Thanks everyone. Hope you’re having a great week.

You can profile memory by some methods here: https://www.pluralsight.com/blog/tutorials/how-to-profile-memory-usage-in-python

If you don’t want to generate the full refined dataset, rather than saving the full data, you can just save the index of the rows you want to keep. A lot of data manipulation in pandas/scikit-learn is just manipulating indexes rather than the row itself.

This line in your 2nd code is doing linear search and O(n) complexity. You can do it faster by using enumerate to generate an index on the fly that moves together with the data.
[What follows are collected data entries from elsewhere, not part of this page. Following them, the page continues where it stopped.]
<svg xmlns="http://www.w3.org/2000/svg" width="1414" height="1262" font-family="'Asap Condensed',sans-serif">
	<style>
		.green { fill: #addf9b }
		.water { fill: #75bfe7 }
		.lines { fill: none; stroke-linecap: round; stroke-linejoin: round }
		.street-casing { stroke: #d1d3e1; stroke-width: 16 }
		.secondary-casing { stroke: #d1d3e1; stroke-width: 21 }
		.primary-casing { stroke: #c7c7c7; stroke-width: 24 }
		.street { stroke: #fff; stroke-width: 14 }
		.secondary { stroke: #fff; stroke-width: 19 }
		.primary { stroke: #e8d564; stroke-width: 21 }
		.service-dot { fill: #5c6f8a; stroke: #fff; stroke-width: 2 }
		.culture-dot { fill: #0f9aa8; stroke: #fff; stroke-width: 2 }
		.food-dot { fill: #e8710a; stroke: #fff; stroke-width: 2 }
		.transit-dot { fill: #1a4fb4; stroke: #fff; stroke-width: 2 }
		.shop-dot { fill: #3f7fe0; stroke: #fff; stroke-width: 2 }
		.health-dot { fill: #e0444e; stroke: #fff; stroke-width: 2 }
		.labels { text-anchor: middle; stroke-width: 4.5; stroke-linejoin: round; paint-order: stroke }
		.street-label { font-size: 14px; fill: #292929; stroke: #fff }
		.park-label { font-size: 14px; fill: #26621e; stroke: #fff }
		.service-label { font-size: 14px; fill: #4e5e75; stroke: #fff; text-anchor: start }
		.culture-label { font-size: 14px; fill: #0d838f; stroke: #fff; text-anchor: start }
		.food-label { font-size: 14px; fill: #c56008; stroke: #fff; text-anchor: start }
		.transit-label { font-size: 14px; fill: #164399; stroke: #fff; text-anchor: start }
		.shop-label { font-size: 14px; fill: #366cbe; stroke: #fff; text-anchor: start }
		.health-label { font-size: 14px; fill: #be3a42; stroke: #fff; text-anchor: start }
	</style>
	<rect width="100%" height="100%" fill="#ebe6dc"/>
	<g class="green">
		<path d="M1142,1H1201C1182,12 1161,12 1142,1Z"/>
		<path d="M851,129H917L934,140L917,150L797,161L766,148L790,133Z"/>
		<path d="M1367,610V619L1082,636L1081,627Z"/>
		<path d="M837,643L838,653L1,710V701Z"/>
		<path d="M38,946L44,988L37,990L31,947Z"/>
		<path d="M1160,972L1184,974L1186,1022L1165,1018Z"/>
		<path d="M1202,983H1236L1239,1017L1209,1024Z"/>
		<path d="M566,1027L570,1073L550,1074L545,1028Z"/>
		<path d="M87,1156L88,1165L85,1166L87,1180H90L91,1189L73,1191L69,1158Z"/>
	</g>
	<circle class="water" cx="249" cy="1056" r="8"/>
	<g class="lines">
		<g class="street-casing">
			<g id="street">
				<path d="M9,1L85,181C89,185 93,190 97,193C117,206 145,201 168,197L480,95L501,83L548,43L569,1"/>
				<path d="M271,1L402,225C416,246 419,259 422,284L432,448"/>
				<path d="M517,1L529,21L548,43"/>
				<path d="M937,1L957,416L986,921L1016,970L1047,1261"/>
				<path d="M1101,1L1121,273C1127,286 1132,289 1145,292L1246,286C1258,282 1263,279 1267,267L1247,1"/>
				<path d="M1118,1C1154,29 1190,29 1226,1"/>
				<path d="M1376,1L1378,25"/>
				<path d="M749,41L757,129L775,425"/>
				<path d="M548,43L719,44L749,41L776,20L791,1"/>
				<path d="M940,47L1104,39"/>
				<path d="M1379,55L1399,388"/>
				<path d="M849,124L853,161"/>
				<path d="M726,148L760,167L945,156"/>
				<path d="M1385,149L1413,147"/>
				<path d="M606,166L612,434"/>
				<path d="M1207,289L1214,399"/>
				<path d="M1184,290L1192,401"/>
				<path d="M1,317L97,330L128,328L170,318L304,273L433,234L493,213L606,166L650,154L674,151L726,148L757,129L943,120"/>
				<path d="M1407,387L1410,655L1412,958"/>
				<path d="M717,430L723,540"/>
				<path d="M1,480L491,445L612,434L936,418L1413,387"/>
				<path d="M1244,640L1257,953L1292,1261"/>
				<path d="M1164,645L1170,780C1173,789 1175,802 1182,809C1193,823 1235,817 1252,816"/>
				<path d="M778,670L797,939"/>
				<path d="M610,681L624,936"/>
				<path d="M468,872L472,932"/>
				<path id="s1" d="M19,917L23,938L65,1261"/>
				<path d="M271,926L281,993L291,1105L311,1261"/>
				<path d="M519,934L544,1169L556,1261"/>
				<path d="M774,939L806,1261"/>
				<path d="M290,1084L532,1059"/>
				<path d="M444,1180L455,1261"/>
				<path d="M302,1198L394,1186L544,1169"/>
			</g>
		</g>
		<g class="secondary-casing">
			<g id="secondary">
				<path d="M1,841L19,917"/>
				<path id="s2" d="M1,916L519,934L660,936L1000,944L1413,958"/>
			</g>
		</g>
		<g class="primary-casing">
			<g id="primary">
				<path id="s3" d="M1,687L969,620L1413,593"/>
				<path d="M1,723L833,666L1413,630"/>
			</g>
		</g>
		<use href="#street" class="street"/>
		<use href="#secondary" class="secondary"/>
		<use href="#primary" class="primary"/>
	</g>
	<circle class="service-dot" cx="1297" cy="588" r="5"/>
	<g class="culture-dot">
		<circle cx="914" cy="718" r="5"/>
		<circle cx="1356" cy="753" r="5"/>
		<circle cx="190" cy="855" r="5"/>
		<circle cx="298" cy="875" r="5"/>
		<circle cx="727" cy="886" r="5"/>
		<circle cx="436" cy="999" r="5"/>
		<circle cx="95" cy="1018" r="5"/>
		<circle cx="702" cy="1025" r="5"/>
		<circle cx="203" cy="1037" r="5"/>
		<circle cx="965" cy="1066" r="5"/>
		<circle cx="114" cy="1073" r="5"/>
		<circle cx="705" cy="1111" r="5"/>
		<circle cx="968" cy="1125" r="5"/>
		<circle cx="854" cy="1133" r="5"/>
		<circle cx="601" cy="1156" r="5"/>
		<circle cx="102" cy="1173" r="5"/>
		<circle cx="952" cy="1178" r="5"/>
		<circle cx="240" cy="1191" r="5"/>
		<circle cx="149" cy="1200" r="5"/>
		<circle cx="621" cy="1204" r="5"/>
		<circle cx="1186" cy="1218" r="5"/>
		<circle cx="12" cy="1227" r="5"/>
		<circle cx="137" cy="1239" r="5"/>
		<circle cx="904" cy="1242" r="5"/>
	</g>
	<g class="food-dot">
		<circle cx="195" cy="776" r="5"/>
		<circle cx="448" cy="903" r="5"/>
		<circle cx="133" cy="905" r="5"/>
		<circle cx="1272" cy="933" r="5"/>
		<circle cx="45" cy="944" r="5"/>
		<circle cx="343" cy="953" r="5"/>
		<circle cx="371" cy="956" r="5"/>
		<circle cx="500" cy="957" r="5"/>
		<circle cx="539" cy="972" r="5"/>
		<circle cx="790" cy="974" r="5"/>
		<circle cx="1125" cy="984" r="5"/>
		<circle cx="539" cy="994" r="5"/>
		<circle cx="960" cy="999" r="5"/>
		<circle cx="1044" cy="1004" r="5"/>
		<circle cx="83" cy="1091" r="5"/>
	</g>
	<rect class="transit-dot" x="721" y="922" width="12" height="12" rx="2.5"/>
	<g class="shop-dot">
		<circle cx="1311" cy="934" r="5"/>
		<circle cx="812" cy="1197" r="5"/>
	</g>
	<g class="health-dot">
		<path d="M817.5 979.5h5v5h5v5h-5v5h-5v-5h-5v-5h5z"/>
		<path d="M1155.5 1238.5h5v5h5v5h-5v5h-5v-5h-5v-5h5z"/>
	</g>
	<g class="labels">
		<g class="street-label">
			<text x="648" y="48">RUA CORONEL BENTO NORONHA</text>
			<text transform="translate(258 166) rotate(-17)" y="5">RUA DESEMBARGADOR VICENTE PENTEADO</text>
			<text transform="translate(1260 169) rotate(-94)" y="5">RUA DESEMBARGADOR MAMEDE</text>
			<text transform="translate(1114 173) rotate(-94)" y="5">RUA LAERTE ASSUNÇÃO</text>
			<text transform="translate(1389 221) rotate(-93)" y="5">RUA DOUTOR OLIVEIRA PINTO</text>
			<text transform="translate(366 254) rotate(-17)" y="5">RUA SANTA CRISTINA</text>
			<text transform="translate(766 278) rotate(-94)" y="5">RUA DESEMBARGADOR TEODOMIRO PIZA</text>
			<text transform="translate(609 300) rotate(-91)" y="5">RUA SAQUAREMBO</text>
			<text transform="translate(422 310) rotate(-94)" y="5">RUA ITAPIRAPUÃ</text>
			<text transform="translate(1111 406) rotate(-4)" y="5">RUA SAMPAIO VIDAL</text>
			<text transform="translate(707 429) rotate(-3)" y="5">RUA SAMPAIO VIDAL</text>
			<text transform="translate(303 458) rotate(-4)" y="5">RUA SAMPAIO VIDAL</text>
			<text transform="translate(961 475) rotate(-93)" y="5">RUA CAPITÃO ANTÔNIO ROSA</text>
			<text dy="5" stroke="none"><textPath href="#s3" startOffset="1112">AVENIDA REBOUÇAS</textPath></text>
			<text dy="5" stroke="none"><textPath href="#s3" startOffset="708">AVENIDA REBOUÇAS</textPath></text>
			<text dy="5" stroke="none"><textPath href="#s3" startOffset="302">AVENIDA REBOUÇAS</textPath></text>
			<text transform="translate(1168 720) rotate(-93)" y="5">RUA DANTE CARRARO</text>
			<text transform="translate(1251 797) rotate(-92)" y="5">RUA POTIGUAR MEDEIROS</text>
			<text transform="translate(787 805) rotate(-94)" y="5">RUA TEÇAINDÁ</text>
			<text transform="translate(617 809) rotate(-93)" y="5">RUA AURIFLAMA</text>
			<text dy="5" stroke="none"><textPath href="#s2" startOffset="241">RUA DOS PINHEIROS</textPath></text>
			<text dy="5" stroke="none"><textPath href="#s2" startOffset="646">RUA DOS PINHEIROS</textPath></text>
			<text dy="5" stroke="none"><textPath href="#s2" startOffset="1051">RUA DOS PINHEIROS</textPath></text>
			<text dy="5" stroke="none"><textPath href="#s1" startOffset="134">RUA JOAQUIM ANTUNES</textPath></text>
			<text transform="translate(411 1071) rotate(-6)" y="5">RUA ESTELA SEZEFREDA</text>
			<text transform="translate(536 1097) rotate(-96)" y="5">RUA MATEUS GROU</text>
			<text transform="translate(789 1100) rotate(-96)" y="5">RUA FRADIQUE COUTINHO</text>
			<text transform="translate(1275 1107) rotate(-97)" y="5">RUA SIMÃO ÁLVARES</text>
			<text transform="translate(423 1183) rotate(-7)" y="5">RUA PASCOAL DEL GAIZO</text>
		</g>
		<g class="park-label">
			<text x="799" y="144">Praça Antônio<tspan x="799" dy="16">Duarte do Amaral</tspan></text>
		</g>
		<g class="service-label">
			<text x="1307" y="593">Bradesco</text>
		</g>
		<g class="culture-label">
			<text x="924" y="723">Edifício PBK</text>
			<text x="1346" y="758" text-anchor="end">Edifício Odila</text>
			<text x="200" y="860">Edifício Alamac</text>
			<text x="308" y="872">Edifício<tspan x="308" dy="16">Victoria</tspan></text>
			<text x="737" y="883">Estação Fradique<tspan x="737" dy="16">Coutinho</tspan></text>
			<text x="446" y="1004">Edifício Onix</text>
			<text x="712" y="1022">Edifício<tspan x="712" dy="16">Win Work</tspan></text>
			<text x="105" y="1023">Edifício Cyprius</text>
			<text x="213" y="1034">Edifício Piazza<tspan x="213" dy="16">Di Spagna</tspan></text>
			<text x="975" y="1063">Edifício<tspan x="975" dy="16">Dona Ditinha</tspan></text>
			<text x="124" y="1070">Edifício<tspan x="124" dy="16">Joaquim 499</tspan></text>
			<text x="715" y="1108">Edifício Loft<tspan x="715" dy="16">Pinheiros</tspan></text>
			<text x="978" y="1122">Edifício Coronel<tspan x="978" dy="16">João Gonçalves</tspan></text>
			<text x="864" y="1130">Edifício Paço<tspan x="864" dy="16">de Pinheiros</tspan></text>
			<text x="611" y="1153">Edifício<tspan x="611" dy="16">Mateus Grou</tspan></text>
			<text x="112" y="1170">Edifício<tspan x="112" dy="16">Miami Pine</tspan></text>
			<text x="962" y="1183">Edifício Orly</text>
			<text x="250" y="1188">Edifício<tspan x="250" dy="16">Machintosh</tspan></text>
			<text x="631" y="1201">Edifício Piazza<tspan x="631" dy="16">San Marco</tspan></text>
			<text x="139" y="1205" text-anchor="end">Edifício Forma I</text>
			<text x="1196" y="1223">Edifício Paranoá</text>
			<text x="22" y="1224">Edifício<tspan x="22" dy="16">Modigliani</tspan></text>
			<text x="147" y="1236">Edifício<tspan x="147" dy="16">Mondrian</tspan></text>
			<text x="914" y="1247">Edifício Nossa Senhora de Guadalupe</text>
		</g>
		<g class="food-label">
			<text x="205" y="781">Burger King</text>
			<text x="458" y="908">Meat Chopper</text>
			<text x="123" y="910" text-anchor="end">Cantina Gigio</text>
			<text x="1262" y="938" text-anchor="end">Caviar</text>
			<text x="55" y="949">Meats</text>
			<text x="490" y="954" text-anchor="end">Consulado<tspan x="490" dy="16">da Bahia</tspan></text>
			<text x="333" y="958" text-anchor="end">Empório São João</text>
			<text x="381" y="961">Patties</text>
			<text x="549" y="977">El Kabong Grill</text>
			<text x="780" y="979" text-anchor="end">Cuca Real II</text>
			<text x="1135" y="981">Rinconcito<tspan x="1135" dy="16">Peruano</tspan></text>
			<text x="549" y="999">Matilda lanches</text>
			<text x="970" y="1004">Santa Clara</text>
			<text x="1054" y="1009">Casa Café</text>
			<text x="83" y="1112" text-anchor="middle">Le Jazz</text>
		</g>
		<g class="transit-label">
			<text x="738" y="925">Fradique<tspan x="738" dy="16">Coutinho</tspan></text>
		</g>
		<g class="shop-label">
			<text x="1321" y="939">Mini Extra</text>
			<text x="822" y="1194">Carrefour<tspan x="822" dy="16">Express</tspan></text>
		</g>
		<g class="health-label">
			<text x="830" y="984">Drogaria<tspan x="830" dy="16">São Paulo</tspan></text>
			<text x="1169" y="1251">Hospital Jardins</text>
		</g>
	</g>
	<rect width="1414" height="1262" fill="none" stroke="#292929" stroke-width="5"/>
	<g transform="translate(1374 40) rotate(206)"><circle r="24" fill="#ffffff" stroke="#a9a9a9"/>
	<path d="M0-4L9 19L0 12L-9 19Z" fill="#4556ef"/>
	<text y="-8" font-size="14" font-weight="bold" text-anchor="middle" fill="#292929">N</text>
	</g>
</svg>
Normally, a copy is needed when the same source data must be used to generate more than 1 type of analysis. If you don’t copy, the 1st analysis would have manipulated information in a way that may not be suitable for the 2nd analysis. If you don’t need this split path and it’s one way, then just manipulating in-place is fine. A lot of pandas methods have inplace parameter.

Thanks for the great answer. I take your point on using indexes instead of complete data tables. I have used enumerate a little bit in a different course but not yet in DQ.

Thanks again.

Also thanks for the link to the memory management article.